UK govt mulls curbs on visas for techies to bring down migration

UK govt mulls curbs on visas for techies to bring down migration



LONDON: Britain’s govt is considering tightening visa rules for hiring foreign IT, telecom and engineering professionals to fill jobs in the UK as it tries to bring down high levels of migration.
Thousands of Indian IT and engineering professionals travel to work in these sectors in Britain every year, filling crucial gaps in the labour market.
Changes could include raising the minimum salary threshold in these sectors or restrictions based on different regions of Britain.
UK home secretary Yvette Cooper has written to Brian Bell, chair of the Migration Advisory Committee (MAC), asking him to review the reasons behind the reliance on international recruitment in the sectors of “IT and telecommunications professionals and engineering professionals”.
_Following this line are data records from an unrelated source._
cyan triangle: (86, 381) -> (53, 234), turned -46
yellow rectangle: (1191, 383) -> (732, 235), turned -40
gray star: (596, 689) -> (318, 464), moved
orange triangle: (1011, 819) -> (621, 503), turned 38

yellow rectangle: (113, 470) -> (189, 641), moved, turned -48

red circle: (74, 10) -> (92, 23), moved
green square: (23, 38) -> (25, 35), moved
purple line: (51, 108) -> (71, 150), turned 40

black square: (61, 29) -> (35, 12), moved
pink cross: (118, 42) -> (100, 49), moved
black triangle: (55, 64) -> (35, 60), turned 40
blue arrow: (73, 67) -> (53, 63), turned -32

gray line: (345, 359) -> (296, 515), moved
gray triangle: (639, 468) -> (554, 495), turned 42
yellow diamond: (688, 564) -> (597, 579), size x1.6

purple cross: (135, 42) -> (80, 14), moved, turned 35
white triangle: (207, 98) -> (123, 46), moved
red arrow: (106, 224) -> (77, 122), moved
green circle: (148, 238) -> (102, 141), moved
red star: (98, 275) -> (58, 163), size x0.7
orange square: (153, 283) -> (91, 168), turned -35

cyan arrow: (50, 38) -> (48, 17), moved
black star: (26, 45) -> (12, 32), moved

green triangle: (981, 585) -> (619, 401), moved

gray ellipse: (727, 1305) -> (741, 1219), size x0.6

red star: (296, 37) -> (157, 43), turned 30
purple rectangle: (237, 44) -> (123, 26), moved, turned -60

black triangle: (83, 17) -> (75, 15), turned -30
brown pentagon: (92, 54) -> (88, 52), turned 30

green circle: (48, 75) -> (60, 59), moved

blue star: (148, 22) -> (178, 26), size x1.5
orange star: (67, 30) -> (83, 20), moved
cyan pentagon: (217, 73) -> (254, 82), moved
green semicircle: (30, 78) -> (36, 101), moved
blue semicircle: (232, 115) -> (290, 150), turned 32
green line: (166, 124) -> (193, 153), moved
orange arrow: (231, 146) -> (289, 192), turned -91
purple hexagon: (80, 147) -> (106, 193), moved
“These sectors feature in the top 10 of those sectors which have been reliant on international recruitment and the govt would like MAC to set out the reasons behind this. The high levels of international recruitment reflect weaknesses in the labour market, including persistent skills shortages in the UK,” she wrote.
She asked MAC to find out what is driving the labour shortage and “how have the sectors sought to respond to these shortages, beyond seeking to recruit from overseas from overseas?”
“What policy levers within the immigration system could be used to incentivise sectors to focus on recruiting from the domestic workforce,” she said, telling him the system is “not operating in the national interest”.
The MAC report is expected in nine months. Ganapati Bhat, an IT consultant from Bengaluru who has worked in the UK since 2007 after arriving on the highly skilled migrant programme, told TOI: “There is no need to change the policy around this just because there is noise around immigration. We can hardly fulfil the vacancies in Britain as salaries for some of these jobs are not that great compared to India and the US when you take into account the cost of living.”